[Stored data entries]
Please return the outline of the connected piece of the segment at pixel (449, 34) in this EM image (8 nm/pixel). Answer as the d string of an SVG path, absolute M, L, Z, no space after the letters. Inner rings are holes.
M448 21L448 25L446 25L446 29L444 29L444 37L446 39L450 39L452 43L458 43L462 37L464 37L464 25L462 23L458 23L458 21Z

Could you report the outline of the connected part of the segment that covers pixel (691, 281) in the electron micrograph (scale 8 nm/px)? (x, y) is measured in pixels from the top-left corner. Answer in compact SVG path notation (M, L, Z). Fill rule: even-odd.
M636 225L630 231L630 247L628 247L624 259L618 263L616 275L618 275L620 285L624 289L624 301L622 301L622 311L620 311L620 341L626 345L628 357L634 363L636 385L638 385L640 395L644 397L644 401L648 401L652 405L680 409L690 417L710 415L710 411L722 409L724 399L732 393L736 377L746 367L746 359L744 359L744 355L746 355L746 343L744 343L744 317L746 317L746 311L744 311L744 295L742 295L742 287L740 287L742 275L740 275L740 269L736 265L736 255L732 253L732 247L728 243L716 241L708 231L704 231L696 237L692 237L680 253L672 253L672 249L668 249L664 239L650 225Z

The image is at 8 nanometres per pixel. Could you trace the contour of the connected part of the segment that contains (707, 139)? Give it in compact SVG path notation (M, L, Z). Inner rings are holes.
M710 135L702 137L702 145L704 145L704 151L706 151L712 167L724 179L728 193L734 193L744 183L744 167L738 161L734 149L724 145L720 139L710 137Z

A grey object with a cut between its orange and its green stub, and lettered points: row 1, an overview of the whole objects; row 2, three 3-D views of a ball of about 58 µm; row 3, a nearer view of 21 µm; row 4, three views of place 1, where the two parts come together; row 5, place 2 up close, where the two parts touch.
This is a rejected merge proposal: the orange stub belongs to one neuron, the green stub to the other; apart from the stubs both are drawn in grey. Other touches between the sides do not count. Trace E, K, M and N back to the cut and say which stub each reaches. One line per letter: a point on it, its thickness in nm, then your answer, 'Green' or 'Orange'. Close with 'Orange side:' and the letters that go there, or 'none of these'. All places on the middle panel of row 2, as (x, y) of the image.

What is required: All the records above need to be printed exactly.

Exercise output:
Please return the outline of the connected piece of the segment at pixel (449, 34) in this EM image (8 nm/pixel). Answer as the d string of an SVG path, absolute M, L, Z, no space after the letters. Inner rings are holes.
M448 21L448 25L446 25L446 29L444 29L444 37L446 39L450 39L452 43L458 43L462 37L464 37L464 25L462 23L458 23L458 21Z

Could you report the outline of the connected part of the segment that covers pixel (691, 281) in the electron micrograph (scale 8 nm/px)? (x, y) is measured in pixels from the top-left corner. Answer in compact SVG path notation (M, L, Z). Fill rule: even-odd.
M636 225L630 231L630 247L628 247L624 259L618 263L616 275L618 275L620 285L624 289L624 301L622 301L622 311L620 311L620 341L626 345L628 357L634 363L636 385L638 385L640 395L644 397L644 401L648 401L652 405L680 409L690 417L710 415L710 411L722 409L724 399L732 393L736 377L746 367L746 359L744 359L744 355L746 355L746 343L744 343L744 317L746 317L746 311L744 311L744 295L742 295L742 287L740 287L742 275L740 275L740 269L736 265L736 255L732 253L732 247L728 243L716 241L708 231L704 231L696 237L692 237L680 253L672 253L672 249L668 249L664 239L650 225Z

The image is at 8 nanometres per pixel. Could you trace the contour of the connected part of the segment that contains (707, 139)? Give it in compact SVG path notation (M, L, Z). Inner rings are holes.
M710 135L702 137L702 145L704 145L704 151L706 151L712 167L724 179L728 193L734 193L744 183L744 167L738 161L734 149L724 145L720 139L710 137Z

A grey object with a cut between its orange and its green stub, and lettered points: row 1, an overview of the whole objects; row 2, three 3-D views of a ball of about 58 µm; row 3, a nearer view of 21 µm; row 4, three views of place 1, where the two parts come together; row 5, place 2 up close, where the two parts touch.
This is a rejected merge proposal: the orange stub belongs to one neuron, the green stub to the other; apart from the stubs both are drawn in grey. Other touches between the sides do not count. Trace E, K, M and N back to the cut and say which stub each reaches. One line per letter: a point on it, its thickness in nm, then your answer, 'Green' or 'Orange'. Close with 'Orange side:' and the letters that go there, or 'none of these'. All places on the middle panel of row 2, as (x, y) of the image.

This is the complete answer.